__Instructions to follow__
Without the images, repeat every line of the listing exactly.

__Material provided__
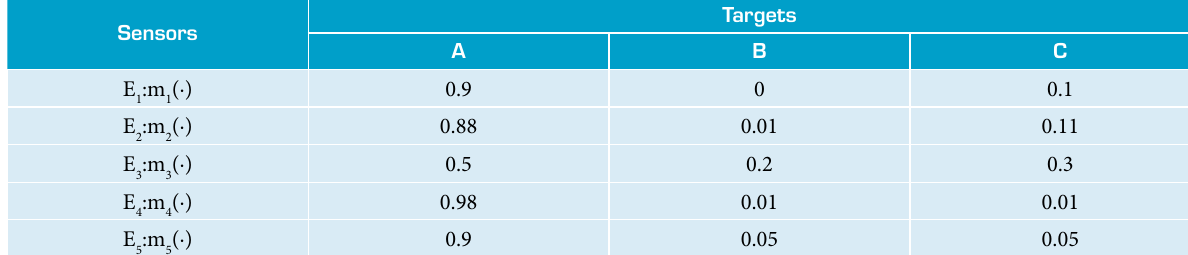
Table 1. Mass assignments of low conflicting information.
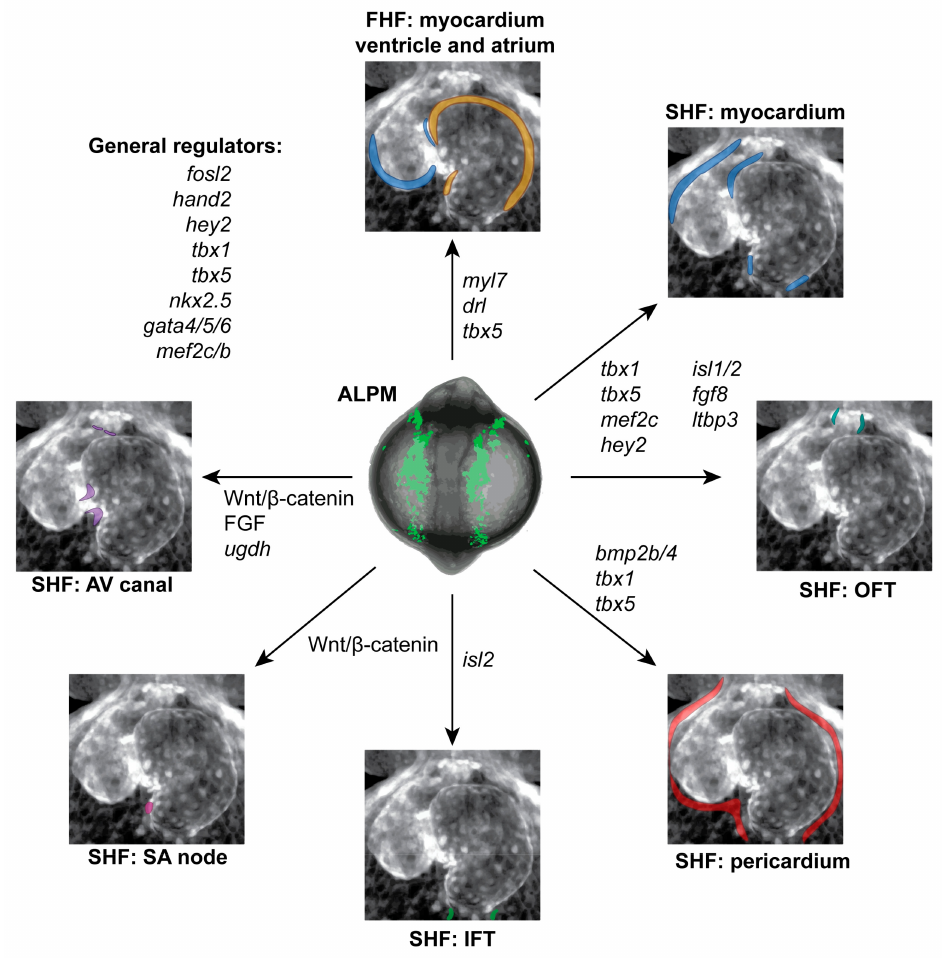
Figure 2. Genes contributing to early heart development in zebrafish. Overview of select genes and pathways involved in the formation and patterning of individual structures of the zebrafish heart, as representative at 3 dpf. Individual parts of the heart are color-coded corresponding to Figure 1. See text for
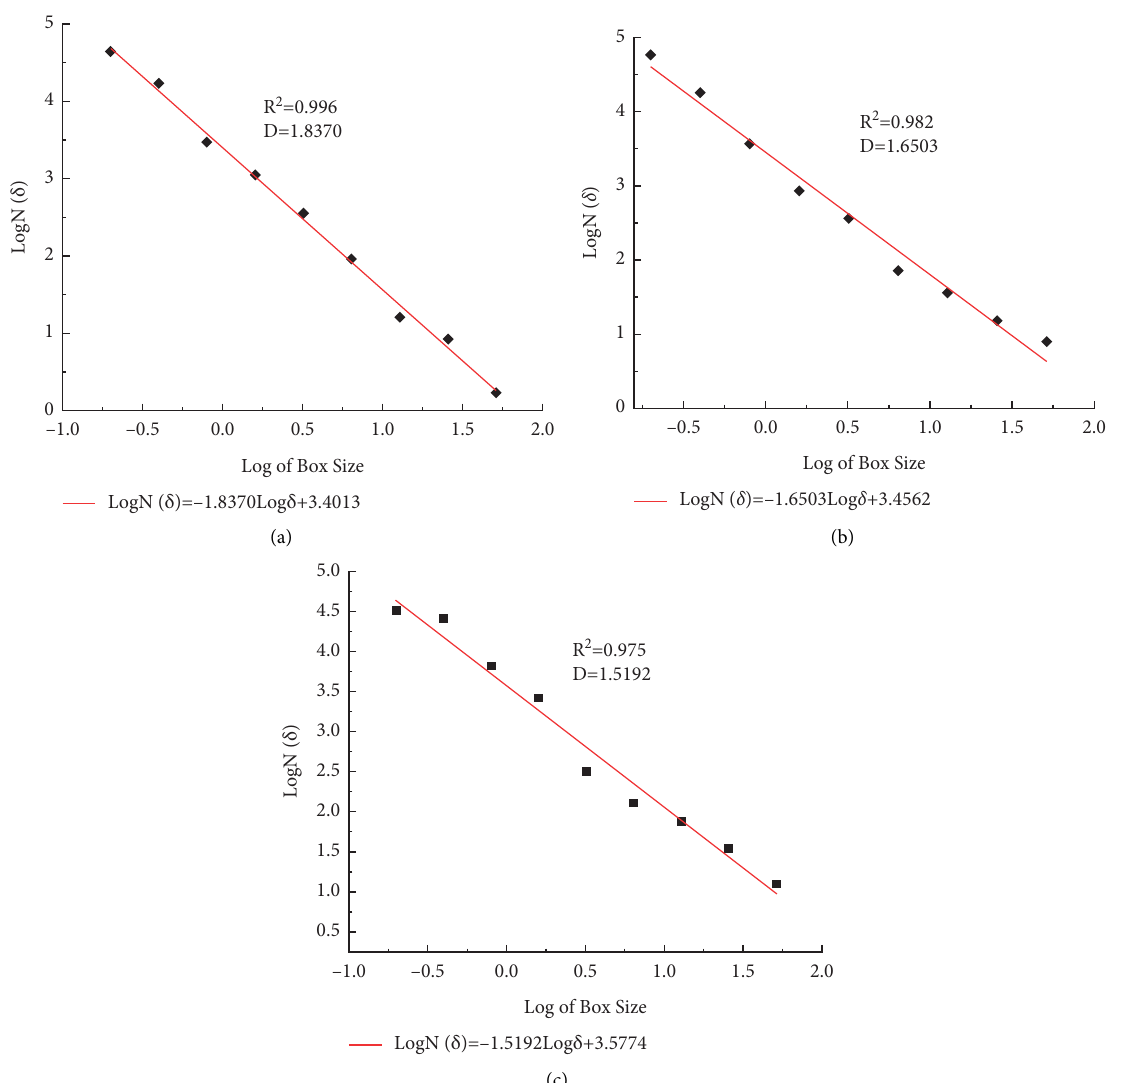
Figure 4: Calculation of fractal dimension of coal sample crack based on the fractal dimension method. Calculation of crack dimension of (a) C 1 coal sample, (b) C 2 coal sample, and (c) C 3 coal sample.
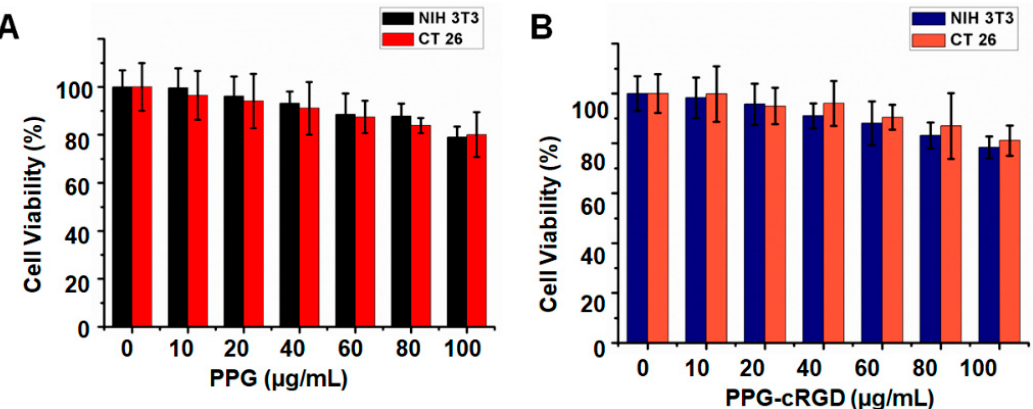
Figure 5. Viability of CT26 cells and NIH 3T3 cells after treatment with PPG NPs ( A ) and PPG-cRGD NPs ( B ) at different concentrations for 24 h. Data are shown as average ± S.D. ( n = 4).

__Exercise response__
Table 1. Mass assignments of low conflicting information.
Figure 2. Genes contributing to early heart development in zebrafish. Overview of select genes and pathways involved in the formation and patterning of individual structures of the zebrafish heart, as representative at 3 dpf. Individual parts of the heart are color-coded corresponding to Figure 1. See text for
Figure 4: Calculation of fractal dimension of coal sample crack based on the fractal dimension method. Calculation of crack dimension of (a) C 1 coal sample, (b) C 2 coal sample, and (c) C 3 coal sample.
Figure 5. Viability of CT26 cells and NIH 3T3 cells after treatment with PPG NPs ( A ) and PPG-cRGD NPs ( B ) at different concentrations for 24 h. Data are shown as average ± S.D. ( n = 4).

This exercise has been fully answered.